• Brief:
Copy exactly the lines of the data below that run from the line holding "983 555 45.75" through the line holding "855 798 18.36", both ends included.

• Data shown:
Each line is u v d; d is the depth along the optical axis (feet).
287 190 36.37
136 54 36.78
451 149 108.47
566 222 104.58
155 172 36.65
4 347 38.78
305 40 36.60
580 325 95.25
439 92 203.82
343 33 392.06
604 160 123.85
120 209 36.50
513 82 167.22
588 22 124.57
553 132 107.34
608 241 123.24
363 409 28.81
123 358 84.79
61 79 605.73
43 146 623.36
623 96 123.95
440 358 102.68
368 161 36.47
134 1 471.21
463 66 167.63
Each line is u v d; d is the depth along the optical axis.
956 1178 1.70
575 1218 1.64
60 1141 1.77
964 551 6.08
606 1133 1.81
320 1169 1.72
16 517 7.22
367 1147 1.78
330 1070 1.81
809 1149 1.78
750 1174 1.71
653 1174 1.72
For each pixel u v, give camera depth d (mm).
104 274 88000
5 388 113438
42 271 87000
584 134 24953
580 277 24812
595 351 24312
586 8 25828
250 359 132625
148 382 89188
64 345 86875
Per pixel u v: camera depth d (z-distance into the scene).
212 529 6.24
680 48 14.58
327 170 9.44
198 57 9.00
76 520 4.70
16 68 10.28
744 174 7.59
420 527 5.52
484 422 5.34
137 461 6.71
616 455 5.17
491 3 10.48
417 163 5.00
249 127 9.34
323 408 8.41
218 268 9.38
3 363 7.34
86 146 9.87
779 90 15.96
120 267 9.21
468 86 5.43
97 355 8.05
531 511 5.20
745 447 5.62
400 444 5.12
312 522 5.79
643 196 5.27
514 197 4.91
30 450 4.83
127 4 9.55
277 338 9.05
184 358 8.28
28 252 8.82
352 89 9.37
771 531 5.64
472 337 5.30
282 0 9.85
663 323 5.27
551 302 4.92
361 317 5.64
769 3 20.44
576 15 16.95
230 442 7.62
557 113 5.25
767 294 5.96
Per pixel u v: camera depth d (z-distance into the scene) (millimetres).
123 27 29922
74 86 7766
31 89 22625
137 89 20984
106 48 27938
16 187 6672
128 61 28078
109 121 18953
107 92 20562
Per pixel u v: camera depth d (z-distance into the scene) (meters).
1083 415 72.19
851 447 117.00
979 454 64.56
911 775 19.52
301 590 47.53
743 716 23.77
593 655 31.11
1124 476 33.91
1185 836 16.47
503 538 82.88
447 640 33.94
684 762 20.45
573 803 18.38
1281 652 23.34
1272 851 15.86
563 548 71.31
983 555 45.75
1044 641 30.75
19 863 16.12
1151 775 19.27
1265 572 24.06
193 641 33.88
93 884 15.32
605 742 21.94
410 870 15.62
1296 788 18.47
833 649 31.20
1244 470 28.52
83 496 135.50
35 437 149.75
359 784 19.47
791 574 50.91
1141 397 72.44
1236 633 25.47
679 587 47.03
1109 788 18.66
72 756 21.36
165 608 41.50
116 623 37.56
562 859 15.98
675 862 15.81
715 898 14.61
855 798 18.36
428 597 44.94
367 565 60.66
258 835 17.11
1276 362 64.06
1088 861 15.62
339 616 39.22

• Task solution:
983 555 45.75
1044 641 30.75
19 863 16.12
1151 775 19.27
1265 572 24.06
193 641 33.88
93 884 15.32
605 742 21.94
410 870 15.62
1296 788 18.47
833 649 31.20
1244 470 28.52
83 496 135.50
35 437 149.75
359 784 19.47
791 574 50.91
1141 397 72.44
1236 633 25.47
679 587 47.03
1109 788 18.66
72 756 21.36
165 608 41.50
116 623 37.56
562 859 15.98
675 862 15.81
715 898 14.61
855 798 18.36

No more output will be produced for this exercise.